> [Your instructions] If a line in the records below contains the word "pixels", copy it out.

[Document structure recognition data]
▬▬▬

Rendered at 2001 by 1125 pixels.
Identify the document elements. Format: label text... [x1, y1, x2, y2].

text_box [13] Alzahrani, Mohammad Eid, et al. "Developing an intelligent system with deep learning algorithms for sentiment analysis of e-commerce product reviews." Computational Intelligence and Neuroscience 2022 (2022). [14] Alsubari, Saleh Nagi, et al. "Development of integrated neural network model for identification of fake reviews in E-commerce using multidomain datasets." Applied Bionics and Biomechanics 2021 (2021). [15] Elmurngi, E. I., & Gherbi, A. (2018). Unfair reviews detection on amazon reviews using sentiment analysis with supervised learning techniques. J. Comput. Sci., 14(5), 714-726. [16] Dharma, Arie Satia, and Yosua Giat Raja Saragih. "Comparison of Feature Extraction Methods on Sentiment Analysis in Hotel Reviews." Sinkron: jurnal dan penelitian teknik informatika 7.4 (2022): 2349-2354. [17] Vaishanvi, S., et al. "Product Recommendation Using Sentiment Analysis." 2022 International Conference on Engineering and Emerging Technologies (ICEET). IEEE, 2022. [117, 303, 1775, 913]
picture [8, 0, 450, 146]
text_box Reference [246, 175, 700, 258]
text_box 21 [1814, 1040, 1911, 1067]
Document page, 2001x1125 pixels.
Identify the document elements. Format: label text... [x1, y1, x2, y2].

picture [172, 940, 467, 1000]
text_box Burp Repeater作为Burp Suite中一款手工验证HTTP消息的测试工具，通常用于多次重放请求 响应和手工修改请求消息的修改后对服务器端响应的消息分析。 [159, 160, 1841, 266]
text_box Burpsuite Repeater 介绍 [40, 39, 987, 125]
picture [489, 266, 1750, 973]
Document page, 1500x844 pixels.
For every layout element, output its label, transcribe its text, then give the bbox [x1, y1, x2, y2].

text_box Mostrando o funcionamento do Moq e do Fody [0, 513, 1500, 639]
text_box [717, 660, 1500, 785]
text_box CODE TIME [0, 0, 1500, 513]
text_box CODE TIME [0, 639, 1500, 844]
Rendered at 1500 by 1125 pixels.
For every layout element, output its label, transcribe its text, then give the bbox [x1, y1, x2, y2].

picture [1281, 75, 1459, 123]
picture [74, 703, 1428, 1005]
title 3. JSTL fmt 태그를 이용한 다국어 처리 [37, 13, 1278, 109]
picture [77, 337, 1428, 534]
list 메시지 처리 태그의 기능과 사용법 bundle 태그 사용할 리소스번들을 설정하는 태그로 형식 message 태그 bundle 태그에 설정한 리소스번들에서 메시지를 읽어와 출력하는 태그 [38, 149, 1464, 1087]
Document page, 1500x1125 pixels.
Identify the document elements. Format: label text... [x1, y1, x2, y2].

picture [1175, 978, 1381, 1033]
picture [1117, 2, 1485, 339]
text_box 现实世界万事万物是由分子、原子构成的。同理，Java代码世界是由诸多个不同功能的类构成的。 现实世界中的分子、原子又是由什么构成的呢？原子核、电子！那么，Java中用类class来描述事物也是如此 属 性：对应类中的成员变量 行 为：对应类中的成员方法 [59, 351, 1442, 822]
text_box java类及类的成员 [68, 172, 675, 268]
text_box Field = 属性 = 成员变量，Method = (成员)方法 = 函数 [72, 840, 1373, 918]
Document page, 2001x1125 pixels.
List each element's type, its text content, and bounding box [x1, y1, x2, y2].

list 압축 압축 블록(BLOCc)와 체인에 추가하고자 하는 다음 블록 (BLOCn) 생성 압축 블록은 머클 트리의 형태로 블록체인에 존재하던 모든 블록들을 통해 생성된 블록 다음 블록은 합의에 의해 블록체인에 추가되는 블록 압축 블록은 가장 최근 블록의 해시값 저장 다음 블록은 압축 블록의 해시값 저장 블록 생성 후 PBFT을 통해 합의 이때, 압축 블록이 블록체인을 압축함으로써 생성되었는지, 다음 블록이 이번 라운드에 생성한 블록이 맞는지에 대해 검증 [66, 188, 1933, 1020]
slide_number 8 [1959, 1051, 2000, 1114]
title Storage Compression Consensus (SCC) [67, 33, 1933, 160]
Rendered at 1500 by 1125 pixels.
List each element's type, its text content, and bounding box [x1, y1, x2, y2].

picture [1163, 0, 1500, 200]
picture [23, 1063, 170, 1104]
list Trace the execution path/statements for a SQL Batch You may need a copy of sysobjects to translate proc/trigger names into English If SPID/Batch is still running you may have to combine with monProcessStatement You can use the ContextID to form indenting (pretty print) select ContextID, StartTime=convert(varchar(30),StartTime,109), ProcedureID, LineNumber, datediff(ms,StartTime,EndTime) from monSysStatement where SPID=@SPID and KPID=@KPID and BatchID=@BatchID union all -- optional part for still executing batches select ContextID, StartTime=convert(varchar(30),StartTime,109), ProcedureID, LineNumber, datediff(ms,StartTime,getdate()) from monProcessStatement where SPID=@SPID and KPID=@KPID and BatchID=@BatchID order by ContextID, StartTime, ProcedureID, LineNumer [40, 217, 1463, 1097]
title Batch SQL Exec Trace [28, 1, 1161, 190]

▬▬▬

> [Response area]
Rendered at 2001 by 1125 pixels.
Document page, 2001x1125 pixels.
Document page, 1500x844 pixels.
Rendered at 1500 by 1125 pixels.
Document page, 1500x1125 pixels.
Document page, 2001x1125 pixels.
Rendered at 1500 by 1125 pixels.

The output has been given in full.